Just as Ned reached the lodge going out, Mr Rivers entered the gates coming back. He had a condescending, friendly way of accosting Ned which the young fellow could not bear.

'Ah, going into the village?' he said. 'I am glad to be able to assure you that nobody has suffered from last night.'

'I didn't suppose they had. I am going to the post,' said Ned, surly as a young bear.

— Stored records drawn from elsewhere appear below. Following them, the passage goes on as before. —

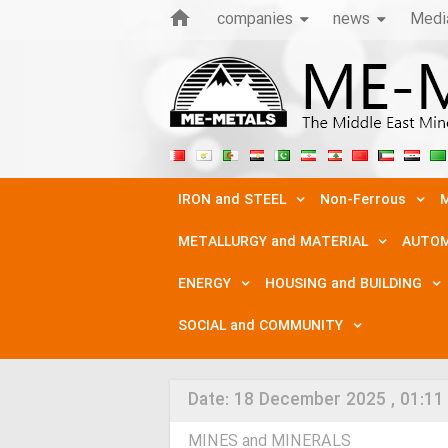
companies
news
Medi
IRON and STEEL
Non-Ferrous
M
METALLURGY and MATERIAL
AUTOM
ENERGY
HOUSING and BUILDING
SOCIAL and COMMUNITY
Date:
18 December 2025 , 01:11
MINES and MINERALS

'Don't let me detain you, in that case. The post is too important to wait for anything,' Rivers said, stepping aside.

Ned looked at him, and would have liked to knock him down. He thought what an effeminate puppy the fellow was, what a curled darling—the sort of thing that girls admire and think very fine, and all men despise. In short, the feelings with which a washed-out young woman contemplates the creature who is recognised as 'a gentleman's beauty' were a trifle to those which governed Ned. Such feelings, it would appear, must be natural. Ned despised the man for being handsome, and the women for thinking him so, with a virulence which no neglected maiden ever surpassed.

'Do you want me, Burton?' Mr Rivers said pleasantly, seeing that the other did not pass on.